Michael ter Maat – Demarcaties (Passage, 27 mei)

'Demarcaties' verhaalt over de slagschaduw van bestaande en bedachte grenzen. De parade die voorbijkomt is kleurrijk en talloos: zuigelingen, kroondragers, vrouwen die rijstkorrels invlechten, mannen die schaamteloos ruimtes claimen, schijnbaar verloren wezen, wapenbroeders en lenteliefdes. In deze debuutbundel blijft geen kantlijn onopgemerkt; wat zich ophoudt in de marge zal eindelijk voor het voetlicht treden. De gedichten in 'Demarcaties' onderzoeken wat zich afspeelt op het snijvlak tussen daar en hier.

Sophie Visser – De eerste (Zwartjes & Labovic, 28 mei)

Laura is vijfendertig en heeft haar huisje-boompje-beestje-bestaan tevreden omarmd, maar in haar dromen wordt ze nog altijd achtervolgd door Cristian, de jongen op wie ze op de middelbare school stapelverliefd werd. Niet dat ze nog over hem mijmert of naar hem verlangt, maar hij verschijnt letterlijk in haar dromen; soms wekelijks, soms nachten achter elkaar - en dat al jarenlang. In een poging hem uit haar dromen te verdrijven besluit ze over hem te schrijven. Ze wordt gedwongen opnieuw te beleven wat er destijds gebeurde en datgene in de ogen te kijken wat ze al die tijd verborgen heeft gehouden. 'De eerste' is een debuut over de vormende invloed van eerste grote liefde en leven met de verwachtingen van een ander.

Xillan Macrooy – Mensen als zonnen en mensen als manen (Blauw gras, 31 mei)

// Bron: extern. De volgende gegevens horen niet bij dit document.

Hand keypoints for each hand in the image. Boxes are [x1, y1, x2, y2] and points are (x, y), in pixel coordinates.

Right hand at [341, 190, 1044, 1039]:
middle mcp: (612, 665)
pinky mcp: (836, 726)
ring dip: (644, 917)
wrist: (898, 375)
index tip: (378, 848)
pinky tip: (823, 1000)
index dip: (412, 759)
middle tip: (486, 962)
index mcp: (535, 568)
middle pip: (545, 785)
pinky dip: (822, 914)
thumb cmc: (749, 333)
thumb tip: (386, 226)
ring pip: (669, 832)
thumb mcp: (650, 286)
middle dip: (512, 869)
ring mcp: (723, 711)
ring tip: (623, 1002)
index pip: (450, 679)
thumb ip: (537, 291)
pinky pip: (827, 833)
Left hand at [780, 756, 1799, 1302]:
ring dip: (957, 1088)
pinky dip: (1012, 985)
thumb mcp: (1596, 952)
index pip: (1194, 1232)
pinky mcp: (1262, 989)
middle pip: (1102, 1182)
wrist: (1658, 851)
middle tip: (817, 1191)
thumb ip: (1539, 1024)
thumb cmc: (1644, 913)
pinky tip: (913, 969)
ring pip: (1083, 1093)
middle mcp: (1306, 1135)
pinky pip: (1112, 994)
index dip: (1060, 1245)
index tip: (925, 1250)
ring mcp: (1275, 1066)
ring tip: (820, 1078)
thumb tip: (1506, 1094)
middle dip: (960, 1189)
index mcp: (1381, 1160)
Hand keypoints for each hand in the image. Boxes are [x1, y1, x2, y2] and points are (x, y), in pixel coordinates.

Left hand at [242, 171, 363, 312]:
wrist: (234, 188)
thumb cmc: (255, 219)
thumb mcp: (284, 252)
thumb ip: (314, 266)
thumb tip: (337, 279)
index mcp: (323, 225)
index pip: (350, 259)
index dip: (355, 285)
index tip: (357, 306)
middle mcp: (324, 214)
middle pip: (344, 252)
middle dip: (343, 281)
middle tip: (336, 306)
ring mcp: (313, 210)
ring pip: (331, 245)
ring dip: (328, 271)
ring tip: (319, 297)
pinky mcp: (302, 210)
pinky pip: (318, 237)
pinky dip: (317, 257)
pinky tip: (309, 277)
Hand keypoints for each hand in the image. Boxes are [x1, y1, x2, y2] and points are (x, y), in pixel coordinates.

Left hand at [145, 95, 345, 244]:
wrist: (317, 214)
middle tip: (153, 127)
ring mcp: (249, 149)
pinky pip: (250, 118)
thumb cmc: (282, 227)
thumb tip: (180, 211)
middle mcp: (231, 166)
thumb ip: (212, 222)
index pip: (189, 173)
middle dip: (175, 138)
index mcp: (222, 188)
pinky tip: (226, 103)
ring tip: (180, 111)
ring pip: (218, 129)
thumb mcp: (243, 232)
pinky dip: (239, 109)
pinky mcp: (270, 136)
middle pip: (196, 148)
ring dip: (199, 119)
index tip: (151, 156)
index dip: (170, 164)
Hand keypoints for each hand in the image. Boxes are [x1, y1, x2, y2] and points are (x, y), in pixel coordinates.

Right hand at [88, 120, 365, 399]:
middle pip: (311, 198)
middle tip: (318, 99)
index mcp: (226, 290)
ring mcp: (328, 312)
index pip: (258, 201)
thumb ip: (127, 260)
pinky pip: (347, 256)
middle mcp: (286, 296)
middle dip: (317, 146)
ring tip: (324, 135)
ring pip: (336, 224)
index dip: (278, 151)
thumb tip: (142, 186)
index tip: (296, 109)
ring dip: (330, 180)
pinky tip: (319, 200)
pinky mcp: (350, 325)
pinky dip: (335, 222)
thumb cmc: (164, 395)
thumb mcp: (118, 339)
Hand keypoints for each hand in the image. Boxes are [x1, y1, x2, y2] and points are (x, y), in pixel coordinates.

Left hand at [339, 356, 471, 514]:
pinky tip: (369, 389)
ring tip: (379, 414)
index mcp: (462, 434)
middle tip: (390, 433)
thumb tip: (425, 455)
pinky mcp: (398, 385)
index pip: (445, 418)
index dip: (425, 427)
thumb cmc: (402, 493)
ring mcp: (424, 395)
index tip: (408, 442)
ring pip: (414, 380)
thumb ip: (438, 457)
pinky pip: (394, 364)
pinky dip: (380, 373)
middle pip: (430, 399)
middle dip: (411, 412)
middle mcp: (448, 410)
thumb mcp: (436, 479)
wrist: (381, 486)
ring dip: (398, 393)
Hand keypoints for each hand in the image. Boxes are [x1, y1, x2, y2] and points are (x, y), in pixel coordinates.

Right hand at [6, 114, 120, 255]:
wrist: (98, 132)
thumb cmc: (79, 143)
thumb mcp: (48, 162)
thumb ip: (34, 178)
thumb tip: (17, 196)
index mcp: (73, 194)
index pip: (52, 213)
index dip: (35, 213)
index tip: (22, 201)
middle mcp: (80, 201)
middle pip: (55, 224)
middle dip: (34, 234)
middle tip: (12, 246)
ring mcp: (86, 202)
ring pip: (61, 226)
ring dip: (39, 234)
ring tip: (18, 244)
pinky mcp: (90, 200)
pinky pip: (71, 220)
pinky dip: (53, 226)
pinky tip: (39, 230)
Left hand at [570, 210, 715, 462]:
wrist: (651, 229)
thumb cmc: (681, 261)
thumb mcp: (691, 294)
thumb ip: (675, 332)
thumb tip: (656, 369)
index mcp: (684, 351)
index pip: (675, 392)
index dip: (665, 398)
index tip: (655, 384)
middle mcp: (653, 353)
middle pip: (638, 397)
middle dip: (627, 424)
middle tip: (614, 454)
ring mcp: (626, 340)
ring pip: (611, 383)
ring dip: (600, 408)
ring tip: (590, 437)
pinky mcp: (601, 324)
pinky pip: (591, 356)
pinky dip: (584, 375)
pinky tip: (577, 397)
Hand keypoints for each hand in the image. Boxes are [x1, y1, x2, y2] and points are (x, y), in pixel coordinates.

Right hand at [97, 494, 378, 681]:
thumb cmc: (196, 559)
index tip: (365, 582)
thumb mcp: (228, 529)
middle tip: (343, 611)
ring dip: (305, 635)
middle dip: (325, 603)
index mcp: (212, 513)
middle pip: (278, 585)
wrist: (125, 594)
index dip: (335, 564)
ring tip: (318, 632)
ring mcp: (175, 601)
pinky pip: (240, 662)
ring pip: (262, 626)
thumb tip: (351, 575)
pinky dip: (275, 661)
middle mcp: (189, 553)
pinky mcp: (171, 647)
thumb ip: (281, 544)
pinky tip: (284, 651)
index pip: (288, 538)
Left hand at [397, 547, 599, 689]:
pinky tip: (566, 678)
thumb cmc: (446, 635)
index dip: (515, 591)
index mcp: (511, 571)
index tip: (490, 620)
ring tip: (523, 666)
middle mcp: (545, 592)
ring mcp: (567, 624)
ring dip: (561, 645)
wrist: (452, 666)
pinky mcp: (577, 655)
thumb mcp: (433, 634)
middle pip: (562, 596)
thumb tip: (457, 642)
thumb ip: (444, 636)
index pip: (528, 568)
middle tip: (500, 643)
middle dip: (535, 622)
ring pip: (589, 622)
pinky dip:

Lanny groeit samen met zijn tweelingbroer en jongere zus op in Paramaribo. De jongens zijn getalenteerd: ze tekenen en raken zelfs bekend als zangduo. Maar Lanny trekt zich, als hij ouder wordt, steeds meer terug in de maankant van het leven. Hij vindt zichzelf geen zon. En als het steeds duidelijker wordt waar de gevoelens die hij voor zijn beste vriend heeft werkelijk op duiden, breekt een periode aan waarin alles zijn betekenis lijkt te verliezen: de muziek, het vrije zijn dat hij als kind nog volop kon beleven, en zelfs de band met zijn tweelingbroer. Zelden liet een boek de lezer zo toe in de gevoelens, mistbuien, angsten en verlangens van een jonge Zwarte queer man als in dit beeldende poëtische debuut van Xillan Macrooy. Hij schrijft radicaal eerlijk en met hem ontdekt de lezer van dichtbij hoe Lanny zichzelf langzaam in zonlicht leert te zien.